第二天,趙廣大領著王楊和宋財寶,來到市委王書記辦公室。
王楊對王書記把大家的想法,對王書記一談,王書記特別感興趣,大力支持。
當場表態:“你們的想法,附和當前的形勢。
我們黨的下一步工作重心,要轉移到經濟工作上。
我市缺少的就是弄潮兒。你們回去把辭職手續辦好,我這邊就開綠燈......”
如此一來,辭職成了難題。大家坐在宋財寶家的小偏廈裡,面面相覷。
“操他爹的!怎麽,咱們離開單位還不會活人了?”
宋財寶首先打破沉默:“失敗了,大不了,咱們去自由市場上販白菜賣大蔥去!
老農不也都包產到戶了,也都沒有了單位,也沒見哪個餓死。”
“說的也是。人家老牛逼,一個肓流,在咱們烏蘭山混了十幾年了。
沒餓死不說,越乾越大......現在乾脆成大包工頭。”趙廣大說。
“背水一戰!寧闖虎口成大氣,也不默默無聞渡一生!
置之死地而後生!大不了賣大蔥,我去辭職!”王楊咬牙切齒地說。
“我也去!”宋財寶堅決地響應。
“我回去跟單位商量。
”張光明不堅決地說。 宋財寶忍不住問:“商量啥?單位離不開你,還是你離不開單位?”

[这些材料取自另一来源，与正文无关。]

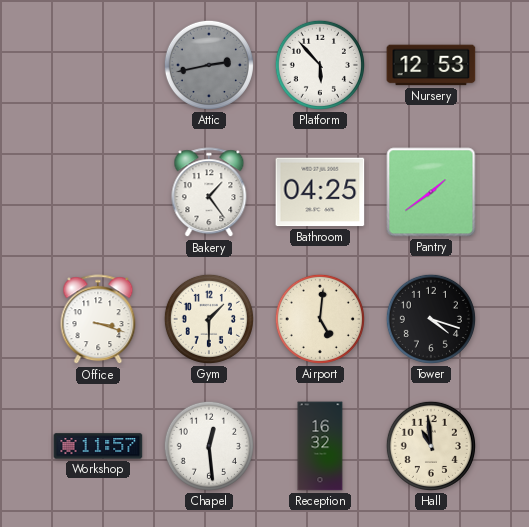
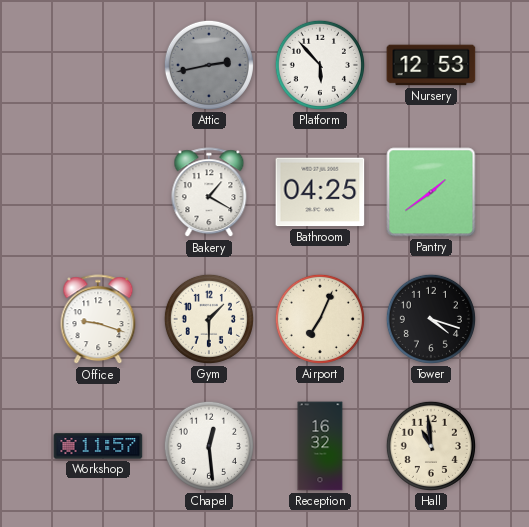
Bakery: 1:24 -> 1:20
Office: 3:18 -> 9:18
Airport: 5:01 -> 7:04
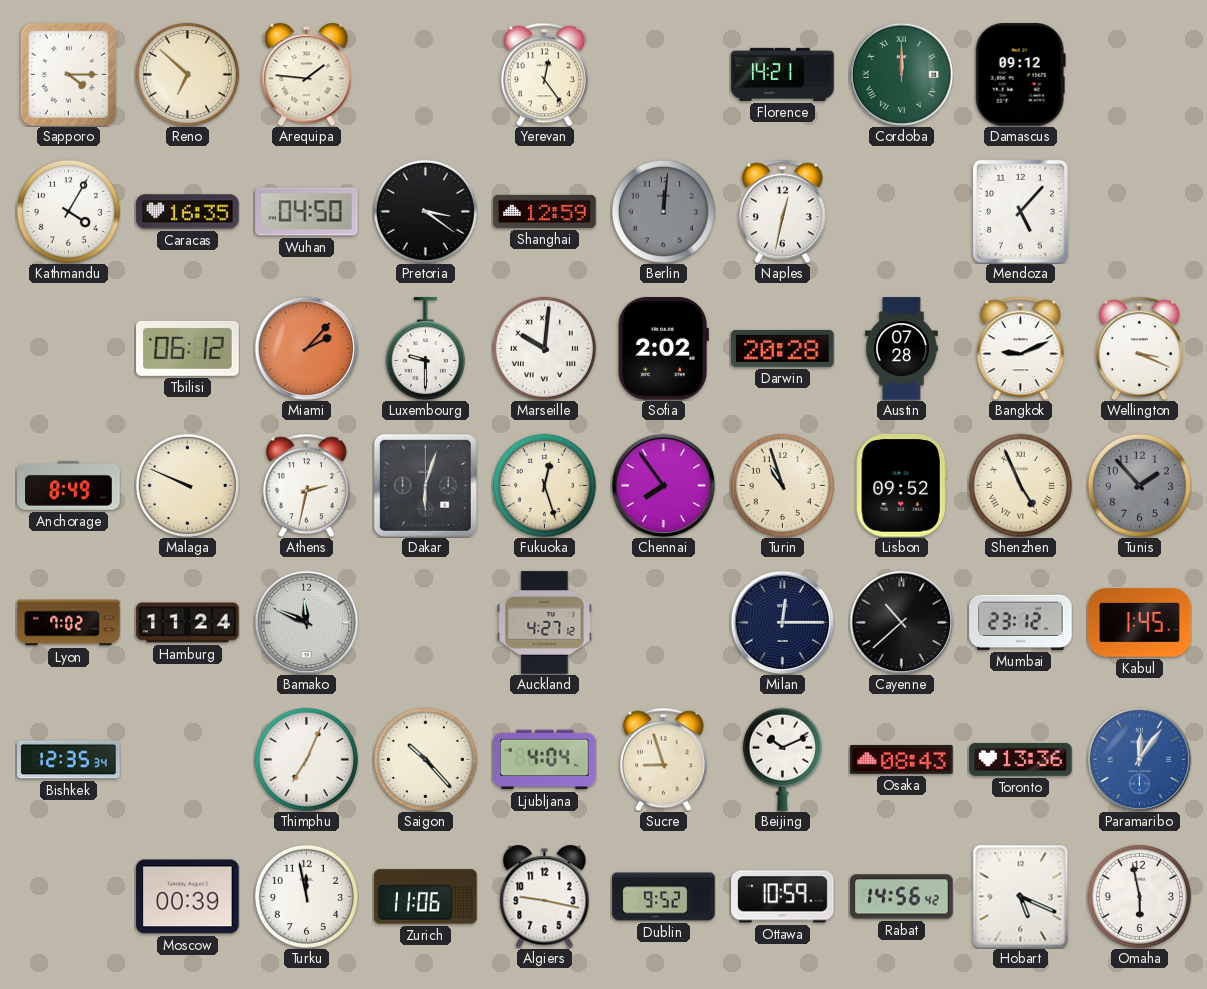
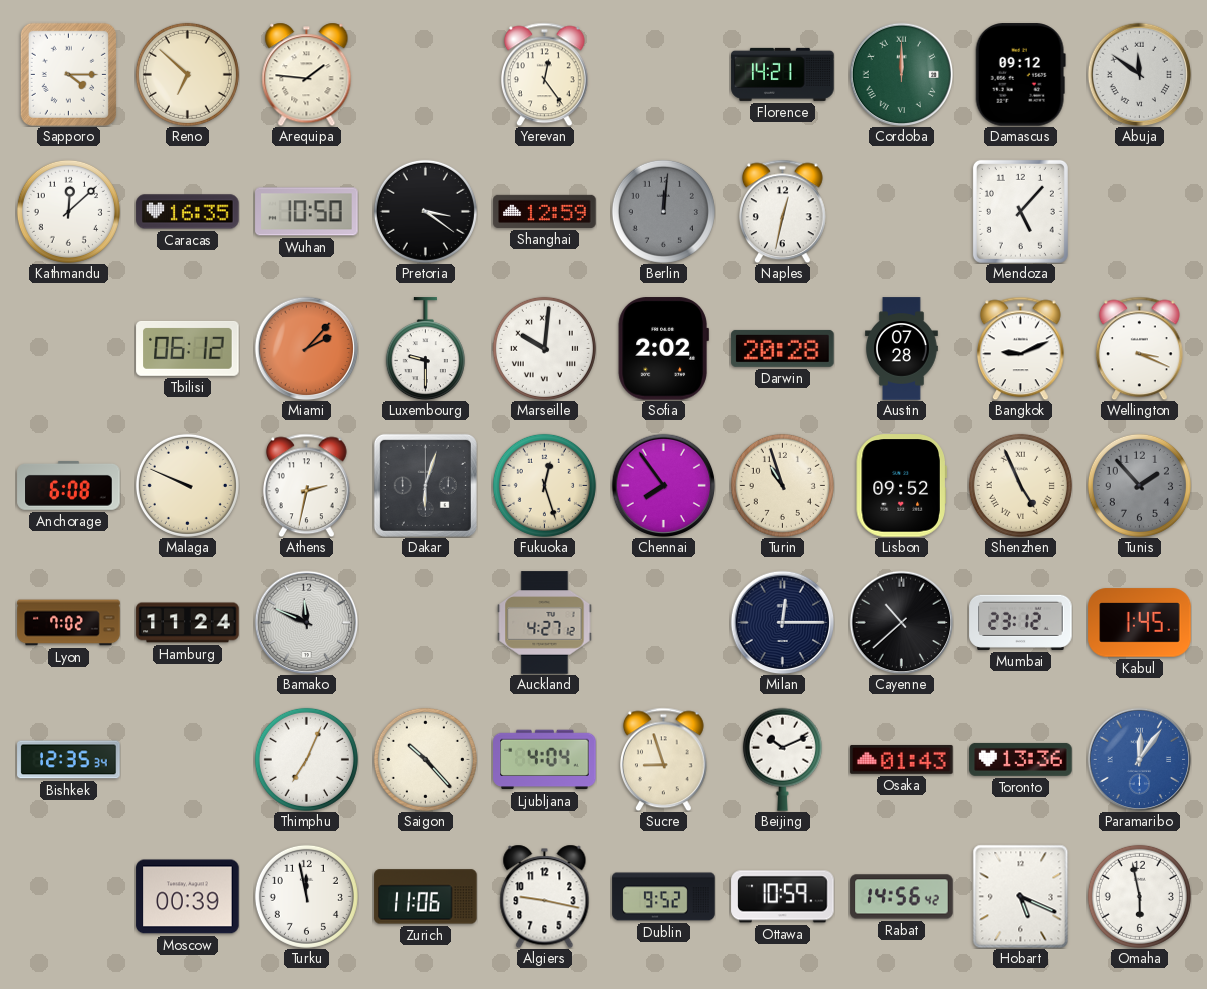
Abuja: none -> 11:51
Kathmandu: 4:05 -> 12:08
Wuhan: 04:50 -> 10:50
Anchorage: 8:49 -> 6:08
Osaka: 08:43 -> 01:43
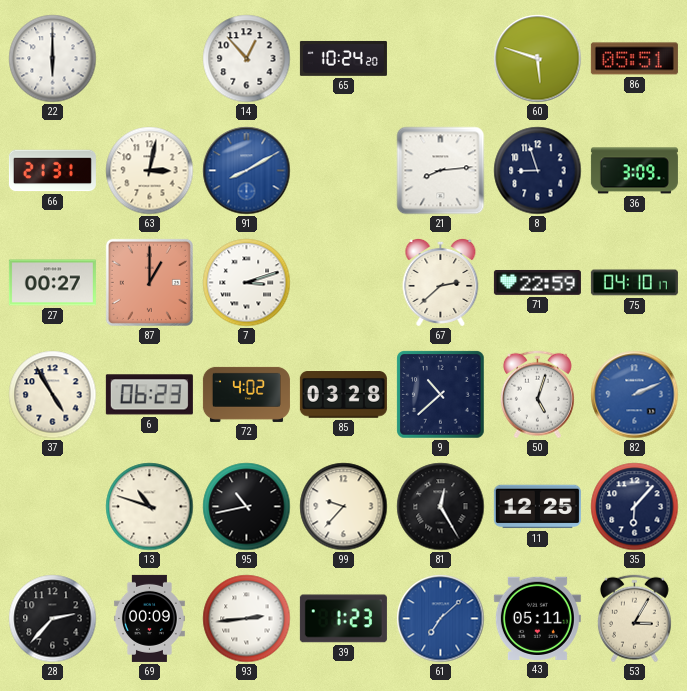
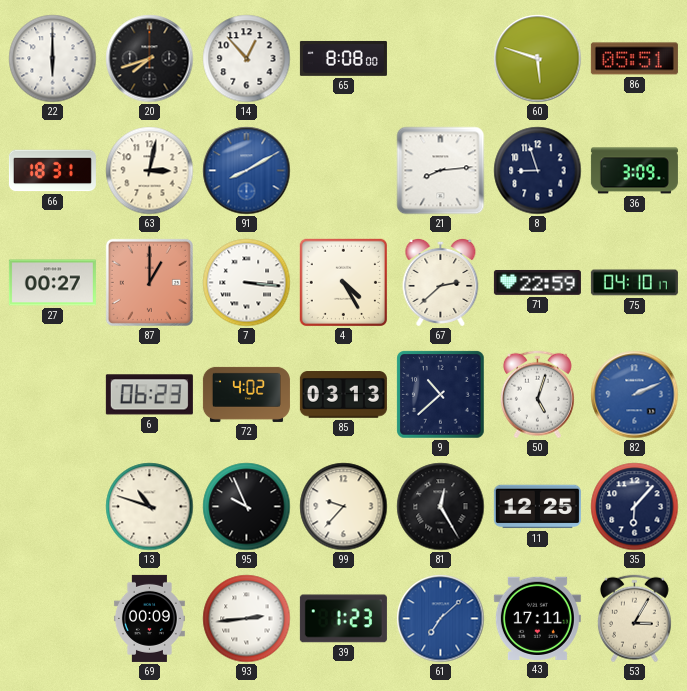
20: none -> 7:42
65: 10:24 -> 8:08
66: 21:31 -> 18:31
7: 3:12 -> 3:16
4: none -> 4:25
37: 4:55 -> none
85: 03:28 -> 03:13
95: 10:43 -> 9:56
28: 2:37 -> none
43: 05:11 -> 17:11
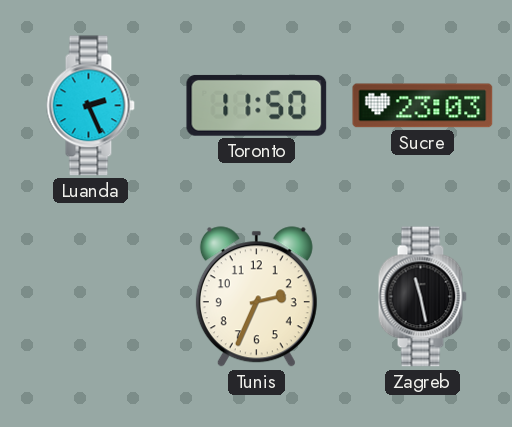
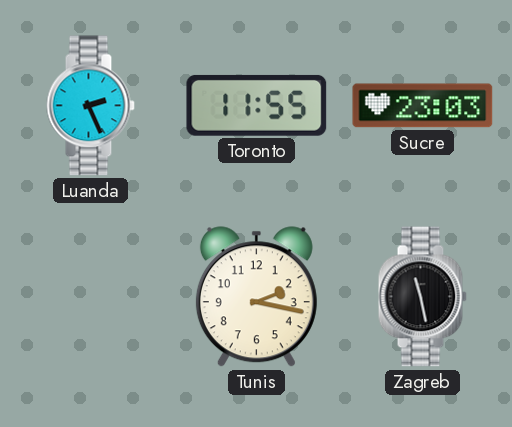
Toronto: 11:50 -> 11:55
Tunis: 2:34 -> 2:17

張光明低頭嘟囔:“這可是我一輩子的大事,總得好好想想吧?”
白樺樹乾脆地說:“我不用商量也不用想,我媽肯定不同意。
我只能泡蘑菇請長假,你們要用我,我就跟你們乾,不用我,我另外想法子。”
“對對對,我們也回去好好琢磨琢磨。”余下的人說。
宋財寶咬牙切齒,堅決地說:“你們怎麽想,我不管,也管不著。
反正我是不過這撐不著餓不死的日子了。明天,我就回單位辦手續!”
王楊吼叫:“不是魚死就是網破!斷絕後路,拚死一搏!”
第二天早上一上班,王楊將便辭職報告,交到王處長手中。
王處長大吃一驚,愣怔半天,才緊盯著王楊,嚴肅地說:
“小王,這是一輩子的大事,你跟你母親和家人商量了嗎?那誰......知道嗎?”
王處長雖然沒有提名字,王楊也知道他說的是王小蘭。
在王處長的心中,一直以為王楊,跟他女兒王小蘭是一對呢。
王楊有些愧疚卻無可奈何地說:“處長,這是我自己的事,一切由我自己做主。”
“你想好了嗎?報告好批,我簽字就行。
可這意味著你從此以後,一切都要自己承擔了。 ”
王處長沉吟著說:“你實在對現在的工作不滿意,就先借調到機關裡來。
等拿回夜大文憑,便轉乾,你看如何?”
王楊含淚苦笑道:“王處長,我謝謝您的好意!
這話,您要是一年前對我說,我能高興地給您叩三個響頭。
可現在,我的心已經不在這了。
您就把報告批了吧,今後無論好壞,是死是活,我都不會忘記您的挽留。”
王處長嚴肅地打量著王楊,認真地勸阻道:“小王,我再跟你說一遍。
工人跟農民還比不了,農民什麽也乾不成,他還有二畝地,只要不懶就餓不死。
工人離開工廠,可就什麽都沒有了。
小王,你在省報發表的文章,我看了,其他領導也看了,我們都認真地商量過。
你先去工會或宣傳科,以工代乾先乾著。轉乾的事我們盡快辦,你看怎麽樣?”
王楊苦笑著,衝王處長鞠躬道:“王處長,您的好意我心領了。
我謝謝您!別說以工代乾,現在就是正式幹部,也解決不了我的問題......”
“小王,我得找你母親說說,聽聽她怎麽說?這麽大的事不能只聽你的意見。
等征求了你母親的意見,再決定吧。”王處長這樣說著,把王楊打發出來。
這天傍晚,王小蘭急如星火地來找王楊。
一進門就吼叫:“王楊,你是不是瘋了?眼看幹部,就要當上了。
怎突然想起辭職?是不是哪根神經錯亂......”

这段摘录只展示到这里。